Zwar könnte man die Gesetzesbegründung so verstehen, dass der Gesetzgeber die Rückgängigmachung des IAB daran knüpft, dass der Steuerpflichtige die beabsichtigte Investition überhaupt nicht, nicht in dem geplanten Umfang oder nicht fristgerecht durchführt (Auszug aus der Gesetzesbegründung: Unterbleibt die geplante Investition, für die ein Investitionsabzugsbetrag in Anspruch genommen wurde, innerhalb des Investitionszeitraums gemäß § 7g Abs. 1 Satz 2 Nr. 2 Buchst. a EStG oder sind die beabsichtigte Anschaffung/Herstellung und die später tatsächlich durchgeführte Investition nicht gleichartig, ist die Berücksichtigung des Investitionsabgabebetrages rückgängig zu machen); all dies sei nach dem Wortlaut des § 7g Abs. 3 Satz 1 EStG jedoch unerheblich.

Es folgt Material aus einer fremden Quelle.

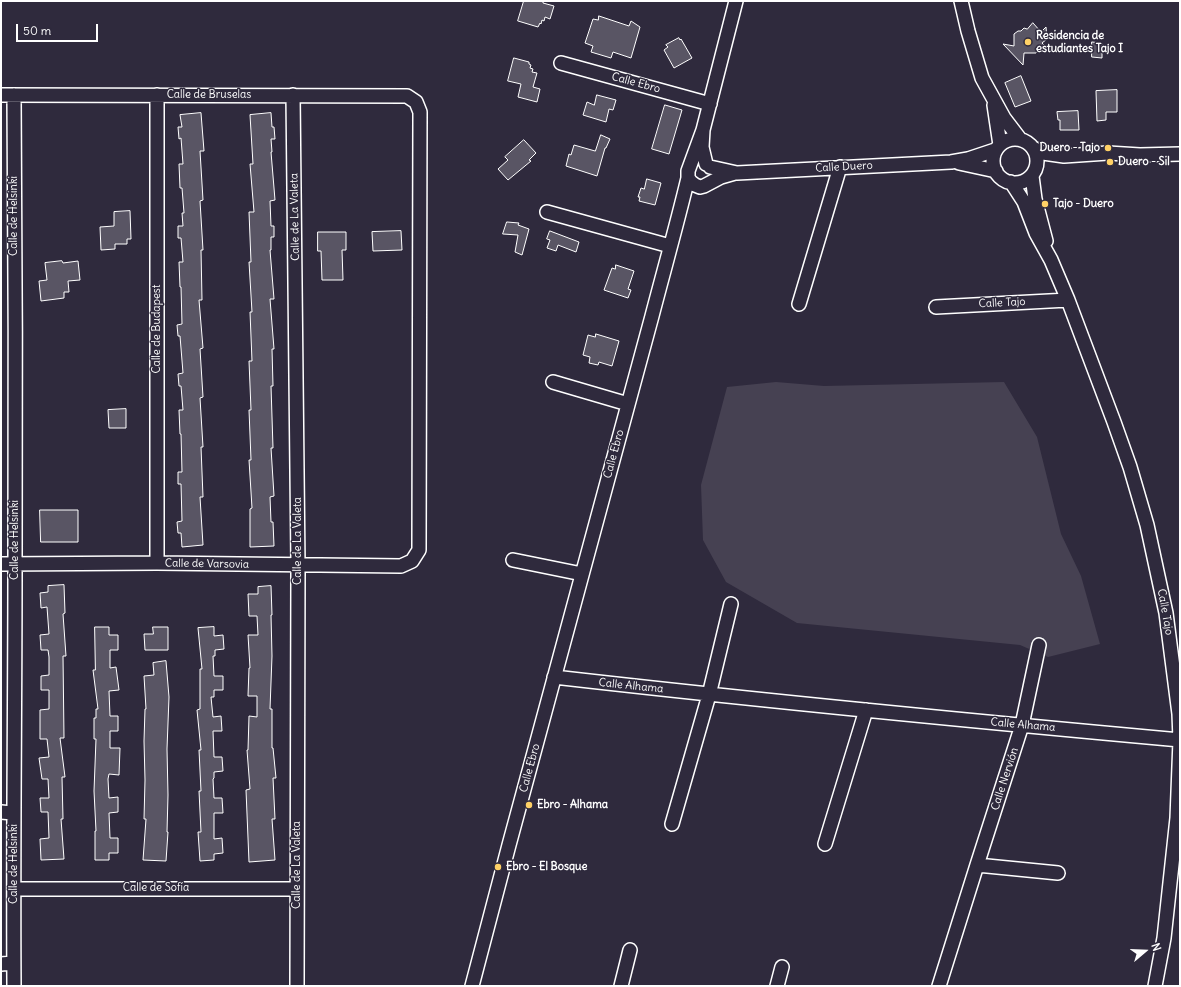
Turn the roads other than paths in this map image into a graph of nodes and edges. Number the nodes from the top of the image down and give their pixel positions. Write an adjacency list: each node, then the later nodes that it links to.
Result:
1 (736, 1): 8 (street, Calle Ebro)
2 (961, 1): 7 (street)
3 (561, 63): 8 (street, Calle Ebro)
4 (8, 95): 5 (street, Calle de Bruselas); 37 (street, Calle de Helsinki)
5 (157, 95): 6 (street, Calle de Bruselas); 35 (street, Calle de Budapest)
6 (294, 95): 34 (street, Calle de Bruselas); 38 (street, Calle de La Valeta)
7 (993, 100): 10 (street); 11 (street)
8 (710, 104): 9 (street, Calle Ebro)
9 (703, 130): 16 (street, Calle Ebro); 20 (street, Calle Ebro)
10 (1020, 139): 11 (street); 12 (street)
11 (998, 148): 15 (street, Calle Duero); 18 (street)
12 (1033, 148): 14 (street); 19 (street)
13 (1180, 154): 14 (street)
14 (1140, 155): 19 (street)
15 (951, 162): 17 (street, Calle Duero); 18 (street, Calle Duero)
16 (708, 165): 20 (street); 21 (street, Calle Duero); 23 (street)
17 (840, 167): 21 (street, Calle Duero); 29 (street)
18 (996, 171): 22 (street)
19 (1034, 172): 22 (street); 27 (street, Calle Tajo)
20 (689, 173): 23 (street); 25 (street, Calle Ebro)
21 (737, 173): 23 (street, Calle Duero)
22 (1011, 182): 27 (street, Calle Tajo)
23 (704, 185): 25 (street, Calle Ebro)
24 (548, 212): 26 (street)
25 (680, 212): 26 (street, Calle Ebro)
26 (670, 246): 32 (street, Calle Ebro)
27 (1051, 260): 28 (street, Calle Tajo)
28 (1068, 300): 30 (street, Calle Tajo); 46 (street, Calle Tajo)
29 (799, 304)
30 (936, 307)
31 (553, 382): 32 (street)
32 (628, 404): 39 (street, Calle Ebro)
33 (513, 560): 39 (street)
34 (412, 561): 38 (street, Calle de Varsovia)
35 (157, 563): 37 (street, Calle de Varsovia); 38 (street, Calle de Varsovia)
36 (1, 564): 37 (street, Calle de Varsovia)
37 (16, 564): 47 (street, Calle de Helsinki)
38 (298, 565): 53 (street, Calle de La Valeta)
39 (582, 574): 42 (street, Calle Ebro)
40 (731, 604): 43 (street)
41 (1039, 645): 45 (street, Calle Nervión)
42 (554, 677): 43 (street, Calle Alhama); 59 (street, Calle Ebro)
43 (709, 695): 44 (street, Calle Alhama); 48 (street)
44 (866, 710): 45 (street, Calle Alhama); 49 (street)
45 (1022, 726): 46 (street, Calle Alhama); 50 (street, Calle Nervión)
46 (1180, 740): 63 (street, Calle Tajo)
47 (7, 812): 52 (street, Calle de Helsinki)
48 (672, 824)
49 (825, 844)
50 (977, 865): 51 (street); 62 (street, Calle Nervión)
51 (1058, 873)
52 (14, 889): 53 (street, Calle de Sofía); 55 (street, Calle de Helsinki)
53 (297, 889): 58 (street, Calle de La Valeta)
54 (630, 950): 60 (street)
55 (7, 964): 57 (street, Calle de Helsinki)
56 (782, 967): 61 (street)
57 (14, 986)
58 (298, 986)
59 (472, 986)
60 (621, 986)
61 (777, 986)
62 (939, 986)
63 (1155, 986)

Weshalb der Gesetzgeber zu Recht nicht auf das Ausbleiben der Investition, sondern auf das Ausbleiben der Hinzurechnung abgestellt hat, habe fiskalische Gründe. Es soll nämlich vermieden werden, dass dem Steuerpflichtigen die außerbilanzielle Begünstigung von bis zu 40 % der (voraussichtlichen) Anschaffungs- oder Herstellungskosten entgegen dem Zweck der Norm, die nur auf eine Vorverlagerung des Steuerminderungspotenzials angelegt ist, in den Fällen endgültig verbleibt, in denen die Hinzurechnung trotz tatsächlich durchgeführter Investition (fälschlich) unterblieben ist und dieser Fehler im Investitionsjahr aus verfahrensrechtlichen Gründen nicht mehr korrigiert werden kann.
Nachteilige Folgen für Steuerpflichtige
Das FG weist aber darauf hin, dass diese Auslegung für den Steuerpflichtigen nachteilige Folgen haben kann, wenn statt der vom Gesetzgeber angeordneten Hinzurechnung im Investitionsjahr eine rückwirkende Rückgängigmachung des IAB im Abzugsjahr erfolgt (z. B. eine höhere steuerliche Belastung durch einen höheren Steuersatz). Ob diesem Umstand über die Billigkeitsvorschriften der §§ 163, 227 AO Rechnung zu tragen ist oder ob § 7g Abs. 3 Satz 1 EStG dahingehend einschränkend auszulegen wäre, ließ das FG aber offen, weil sich im Urteilsfall keine Nachteile ergaben.
Revisionsverfahren anhängig
Da der hier dargestellte Sachverhalt bisher nicht höchstrichterlich entschieden wurde, hat das FG die Revision zugelassen. Vergleichbare Fälle können offen gehalten werden, bis der BFH (Az. der Revision: X R 11/19) entschieden hat.